There is a deeper issue the book raises, of journalistic practices. Ayyub earns the trust of those she interviews, and she does feel squeamish, as she knows what she is going to do with those conversations. Janet Malcolm’s pitiless examination of the journalist comes to mind: “preying on people’s vanity, ignorance or loneliness, gaining their trust and betraying them without remorse.” Many, including journalists, have criticized the means and methods of sting journalism, which Tehelka excelled at, and which got the magazine scoops. Ayyub was one of many correspondents at Tehelka who took bold risks. (Disclosure: For some time since its inception, up to 2009 or so, I occasionally wrote for Tehelka from the UK. I did not report for the magazine nor would I do clandestine reporting.)
Tehelka’s exposes included corruption in cricket and in defence procurement, and other sensational stories, including tapes that implicated Babu Bajrangi in the 2002 riots. Tehelka defended its practice, saying that subterfuge was the only way it could get those sensational stories. Maybe. Undoubtedly, Tehelka reporters unearthed scoops, but their practices would be sackable offences at several publications where I have worked. Some of its dare-devilry had tragic consequences as the magazine pushed limits. While the context was different, a young reporter and photographer went to central India where they both fell ill, and the photographer succumbed to his illness.

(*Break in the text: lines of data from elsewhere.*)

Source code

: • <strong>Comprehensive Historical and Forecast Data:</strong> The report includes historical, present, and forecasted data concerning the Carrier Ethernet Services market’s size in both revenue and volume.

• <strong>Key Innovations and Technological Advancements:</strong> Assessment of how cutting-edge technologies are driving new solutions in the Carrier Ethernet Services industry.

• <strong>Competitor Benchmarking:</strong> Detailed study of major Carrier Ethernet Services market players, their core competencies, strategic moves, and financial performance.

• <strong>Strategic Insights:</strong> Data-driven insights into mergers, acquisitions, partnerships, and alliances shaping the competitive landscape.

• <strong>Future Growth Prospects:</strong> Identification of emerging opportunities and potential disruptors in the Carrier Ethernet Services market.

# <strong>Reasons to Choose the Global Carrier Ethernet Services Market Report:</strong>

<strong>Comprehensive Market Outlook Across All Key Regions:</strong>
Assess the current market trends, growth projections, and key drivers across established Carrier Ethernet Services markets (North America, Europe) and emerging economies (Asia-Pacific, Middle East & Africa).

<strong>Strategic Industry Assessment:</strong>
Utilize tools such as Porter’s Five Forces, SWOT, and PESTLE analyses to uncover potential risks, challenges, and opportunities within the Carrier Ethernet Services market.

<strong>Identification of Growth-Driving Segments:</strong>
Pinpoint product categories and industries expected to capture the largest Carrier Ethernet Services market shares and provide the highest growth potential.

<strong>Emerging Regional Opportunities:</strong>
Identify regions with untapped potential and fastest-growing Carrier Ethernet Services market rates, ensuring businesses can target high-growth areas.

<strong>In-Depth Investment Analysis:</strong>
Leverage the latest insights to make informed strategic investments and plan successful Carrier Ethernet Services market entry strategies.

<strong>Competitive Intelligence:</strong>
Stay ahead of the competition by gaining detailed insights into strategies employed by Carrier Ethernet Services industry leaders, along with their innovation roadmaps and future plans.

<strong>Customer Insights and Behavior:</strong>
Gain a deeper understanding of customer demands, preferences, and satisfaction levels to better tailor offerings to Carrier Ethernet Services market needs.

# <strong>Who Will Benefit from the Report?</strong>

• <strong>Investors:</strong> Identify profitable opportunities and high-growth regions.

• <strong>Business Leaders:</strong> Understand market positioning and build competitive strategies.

Sting journalism can be thrilling, and reporters often feel compelled to push the conversations in specific directions in pursuit of the scoop. The deceived party then claims entrapment, and the conversation shifts from the substance to the methods. Public interest defence is often invoked to justify the practice. But the resulting scoop may not be sufficient to achieve the desired outcome. Would these officials make the same statements before investigative officers? And even if they do, what if there is no evidentiary trail leading up to the executive that presumably gave the orders?
While the book will convince very few to change their minds, it would have been more valuable had it included a clearer narrative of the cases and people involved. While the story pushes the reader directly into the maze of officials, acronyms and individuals, descriptive paragraphs contextualizing the narrative would have significantly increased its accessibility. It would have taken away from its breathless prose, but it would have widened its audience. That would have made it a very different book, which may not have been the author’s intention.
There can be reasonable differences of opinion between editors and reporters. There can be different views on sting journalism. Set aside all that, this is clear: Ayyub is courageous; she has revealed information that authorities should examine; and the fact that the book has been published, even if by Ayyub herself, shows that it is possible to question those who wield power.
Salil Tripathi is a writer based in London.